According to Yakubu Galadima, the lawyer of the whistle-blower who informed EFCC of the $43m, N23.2m and £27,800 (N13bn) recovered from an apartment in Ikoyi, his client will not accept anything less than the 5% commission he was promised by the govt.
Prof. Bolaji Owasanoye, the Secretary of the Presidential Advisory Committee Against Corruption, at an event on Thursday titled, ‘Tracking Noxious Funds’, which was organised by Kent University Law School and Human and Environmental Development Agency, had said any whistle-blower, who helped the government recover funds over N1bn would receive less than five per cent commission.
Owasanoye, who was part of the team that drafted the whistle-blower policy had previously said:
“If you blow the whistle and the government recovers cash, you are entitled to between 2.5 per cent and five per cent.
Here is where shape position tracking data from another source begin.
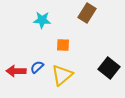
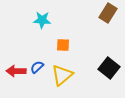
brown rectangle: moved 21 px right
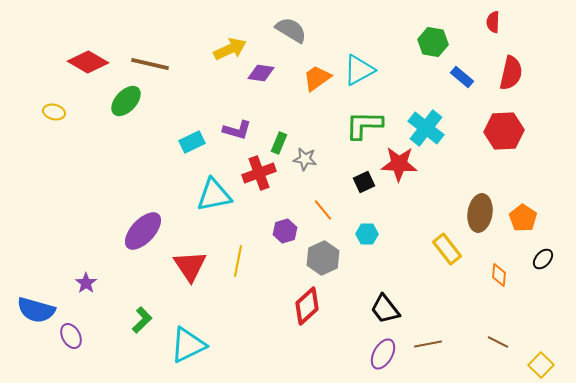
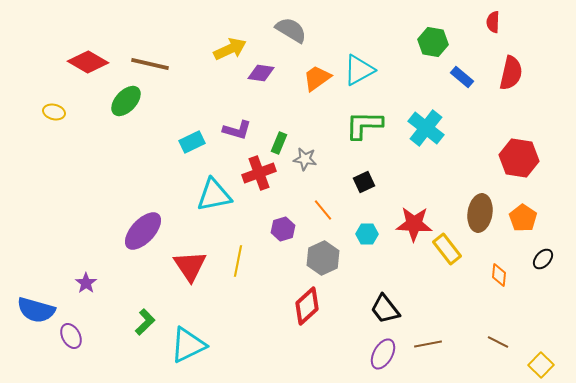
red hexagon at (504, 131): moved 15 px right, 27 px down; rotated 12 degrees clockwise
red star at (399, 164): moved 15 px right, 60 px down
purple hexagon at (285, 231): moved 2 px left, 2 px up
green L-shape at (142, 320): moved 3 px right, 2 px down
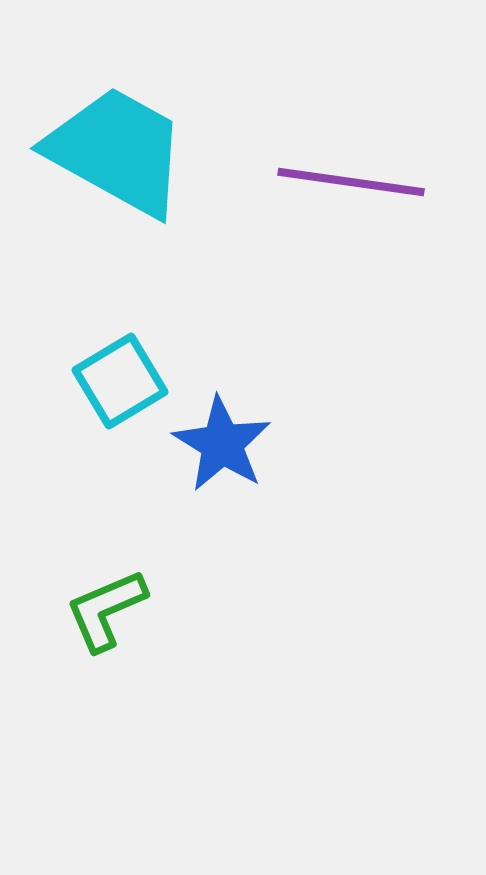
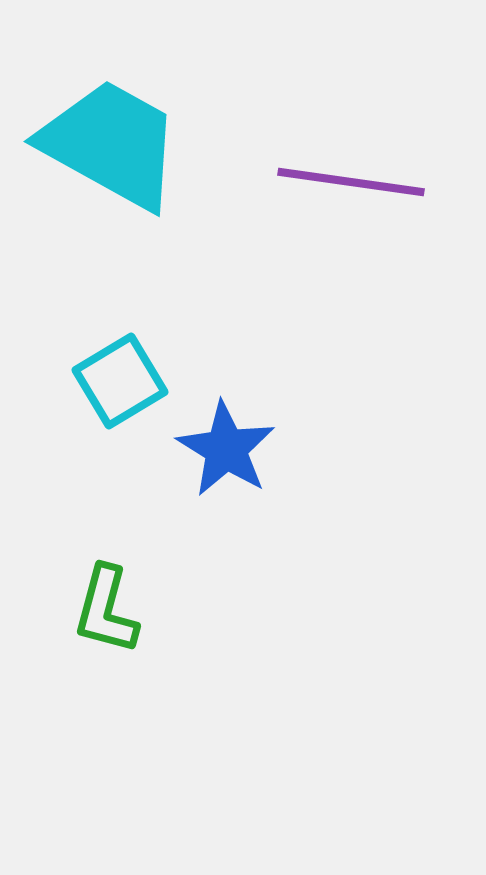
cyan trapezoid: moved 6 px left, 7 px up
blue star: moved 4 px right, 5 px down
green L-shape: rotated 52 degrees counterclockwise
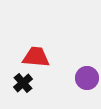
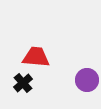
purple circle: moved 2 px down
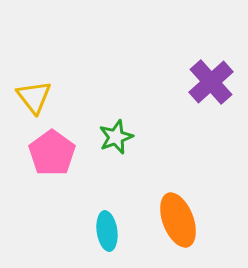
“If you blow the whistle and the government recovers cash, you are entitled to between 2.5 per cent and five per cent. The maximum limit is five per cent.
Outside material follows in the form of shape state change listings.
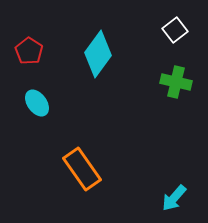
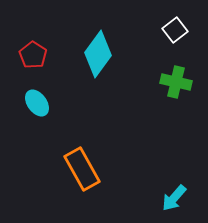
red pentagon: moved 4 px right, 4 px down
orange rectangle: rotated 6 degrees clockwise
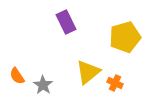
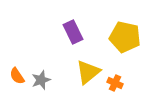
purple rectangle: moved 7 px right, 10 px down
yellow pentagon: rotated 28 degrees clockwise
gray star: moved 2 px left, 5 px up; rotated 18 degrees clockwise
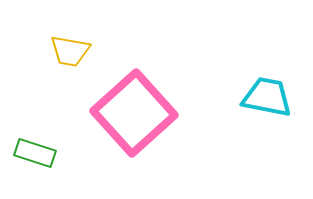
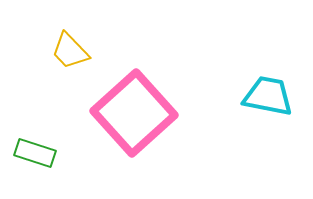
yellow trapezoid: rotated 36 degrees clockwise
cyan trapezoid: moved 1 px right, 1 px up
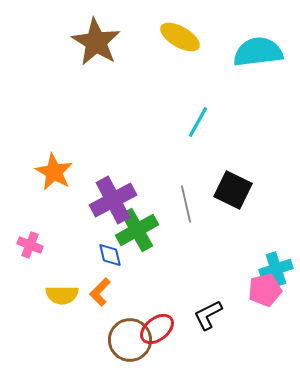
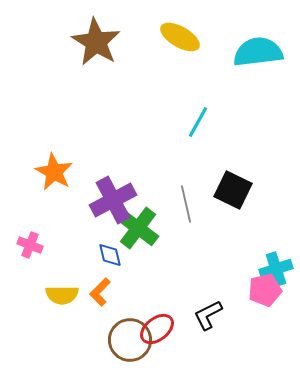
green cross: moved 1 px right, 2 px up; rotated 24 degrees counterclockwise
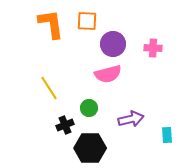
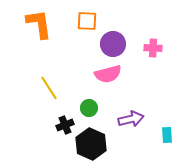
orange L-shape: moved 12 px left
black hexagon: moved 1 px right, 4 px up; rotated 24 degrees clockwise
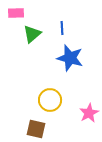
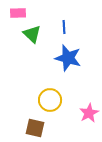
pink rectangle: moved 2 px right
blue line: moved 2 px right, 1 px up
green triangle: rotated 36 degrees counterclockwise
blue star: moved 2 px left
brown square: moved 1 px left, 1 px up
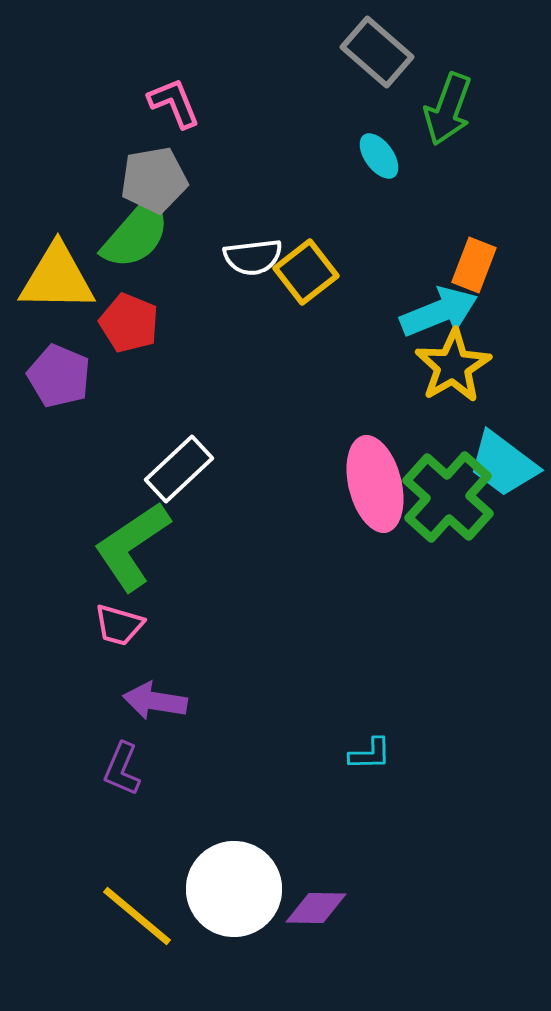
“According to the policy, if you blow the whistle and it is below N500m, you get four to five per cent because the higher the amount that is recovered, the lower the percentage that is given. This is the global best practice.
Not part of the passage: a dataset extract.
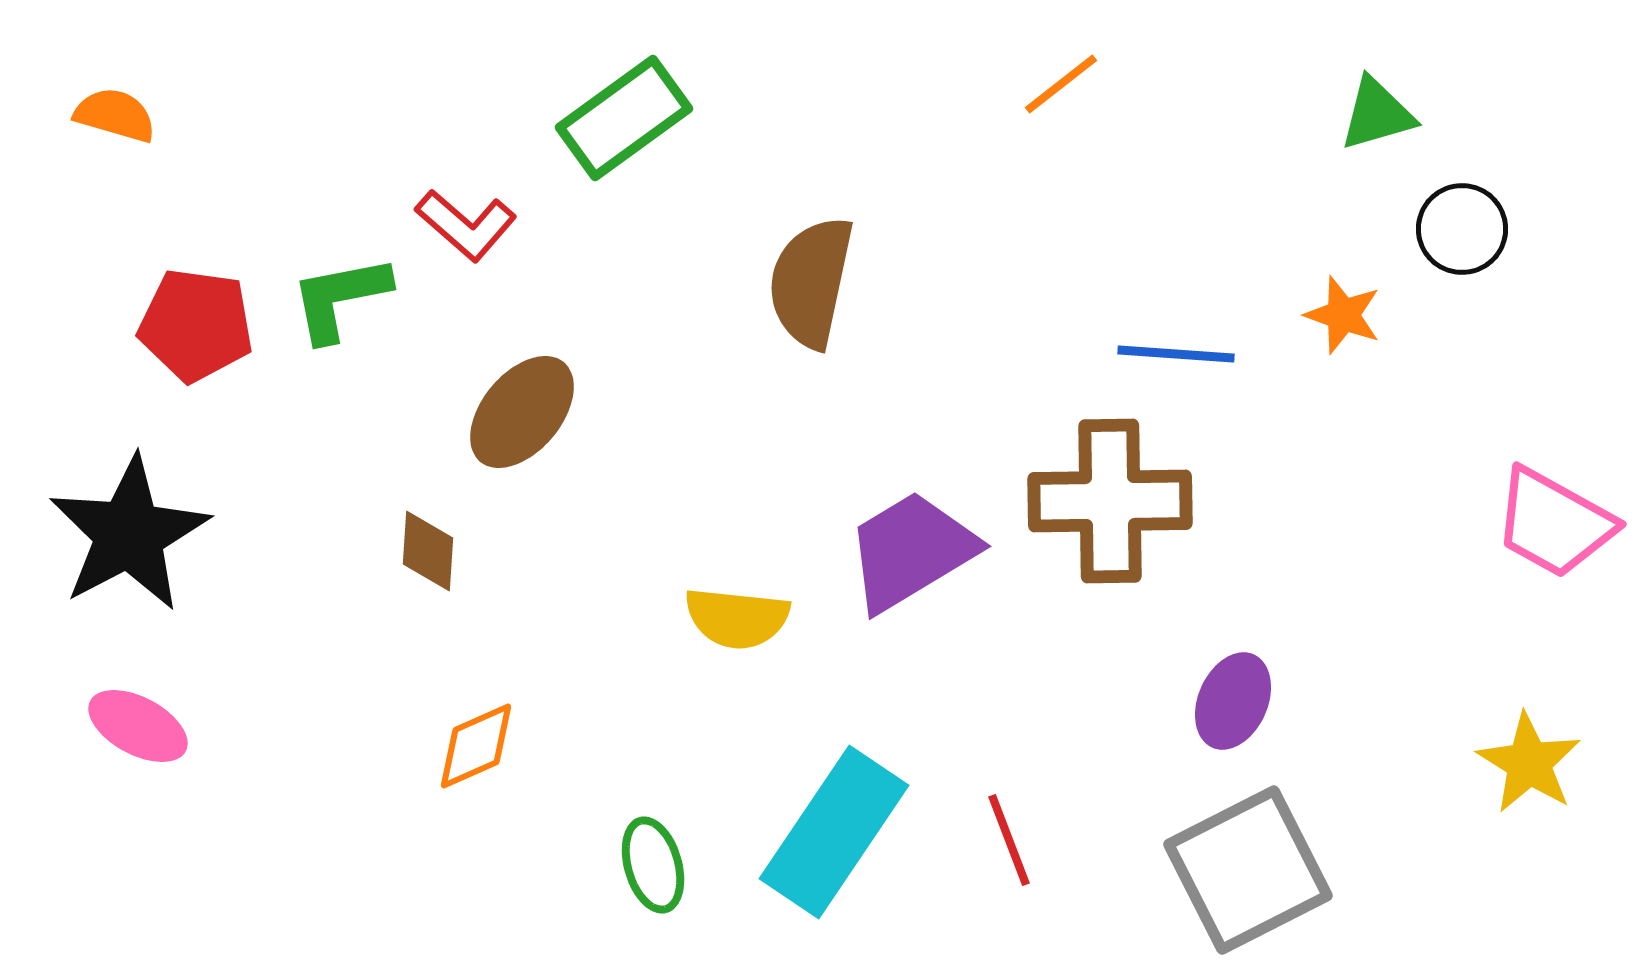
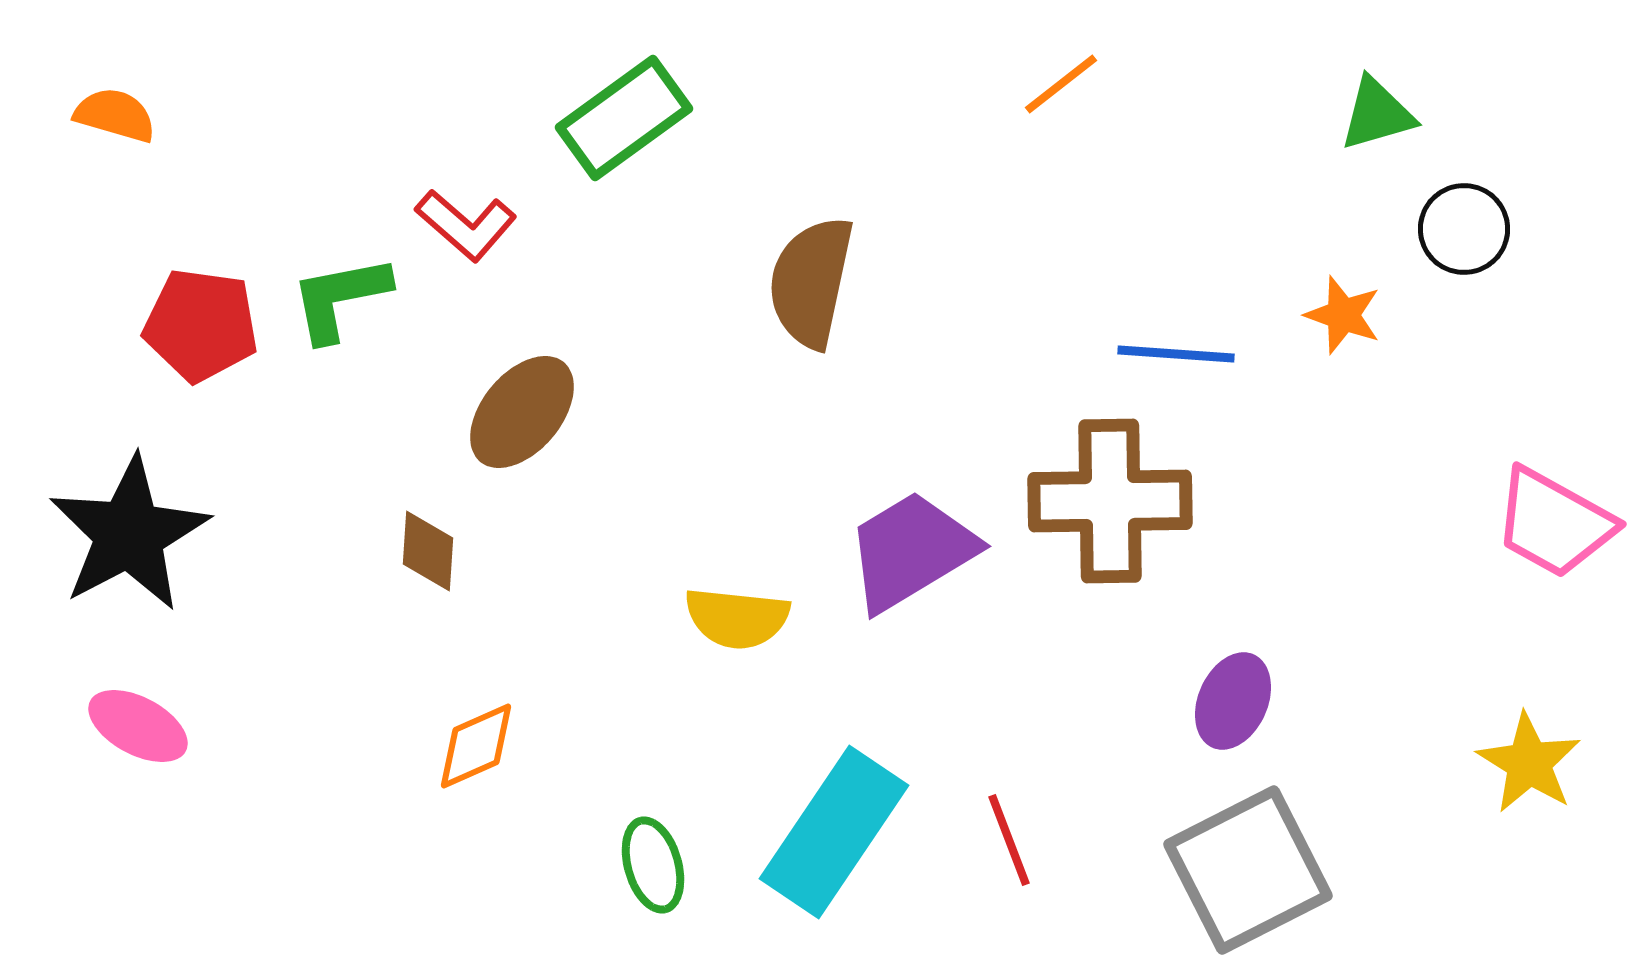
black circle: moved 2 px right
red pentagon: moved 5 px right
“If the recovery is between N500m and N1bn, you get three to four per cent (commission). If it is N1bn and above, it is 2.5 per cent. Indeed, there is a clause that we included in the policy to say that the government may determine the amount to be awarded based on other criteria provided that the amount to be awarded doesn’t exceed five per cent. In other words, the government may actually pay less than 2.5 per cent but nobody can be paid more than five per cent.”
However, the Ikoyi whistle-blower’s lawyer said his client is not interested in this policy. Adding that he won’t accept anything less than five per cent, which was what he was initially promised.
The lawyer, Galadima said last week, that his client was expecting a commission of N860m from the Federal Govt., not N325m based on the amount EFCC recovered at the Ikoyi apartment. Adding that the commission should be paid based on the exchange rate at the time the money was recovered.